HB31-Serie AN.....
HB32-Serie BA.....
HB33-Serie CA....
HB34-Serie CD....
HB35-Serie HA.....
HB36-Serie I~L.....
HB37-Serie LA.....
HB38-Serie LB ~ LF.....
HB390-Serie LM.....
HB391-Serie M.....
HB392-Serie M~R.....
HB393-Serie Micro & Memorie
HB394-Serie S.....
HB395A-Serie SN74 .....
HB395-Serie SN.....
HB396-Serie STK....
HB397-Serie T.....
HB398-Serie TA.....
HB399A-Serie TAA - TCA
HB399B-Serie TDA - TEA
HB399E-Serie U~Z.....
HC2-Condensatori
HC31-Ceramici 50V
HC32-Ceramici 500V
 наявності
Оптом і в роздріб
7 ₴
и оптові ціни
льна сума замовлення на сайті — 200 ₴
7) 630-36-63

...

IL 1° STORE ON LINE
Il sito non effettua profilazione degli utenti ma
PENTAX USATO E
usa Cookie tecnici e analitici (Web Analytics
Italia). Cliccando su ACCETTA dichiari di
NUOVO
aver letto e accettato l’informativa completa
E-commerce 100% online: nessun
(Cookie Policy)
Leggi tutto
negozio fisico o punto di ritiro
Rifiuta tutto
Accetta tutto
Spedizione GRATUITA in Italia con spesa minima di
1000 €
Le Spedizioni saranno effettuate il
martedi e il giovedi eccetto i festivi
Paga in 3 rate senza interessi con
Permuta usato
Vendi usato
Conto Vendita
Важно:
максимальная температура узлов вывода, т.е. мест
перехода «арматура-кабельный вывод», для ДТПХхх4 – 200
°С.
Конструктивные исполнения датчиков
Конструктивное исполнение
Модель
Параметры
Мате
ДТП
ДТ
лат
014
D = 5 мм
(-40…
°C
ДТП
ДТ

* * *

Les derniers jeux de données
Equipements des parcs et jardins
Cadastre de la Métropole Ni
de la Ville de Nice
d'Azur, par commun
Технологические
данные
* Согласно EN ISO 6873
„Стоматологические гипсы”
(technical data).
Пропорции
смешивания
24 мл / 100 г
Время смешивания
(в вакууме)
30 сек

> **About this task**
Wherever the string "Ceramici" appears in the entries above, list that line.

> **Exercise response**
HC31-Ceramici 50V
HC32-Ceramici 500V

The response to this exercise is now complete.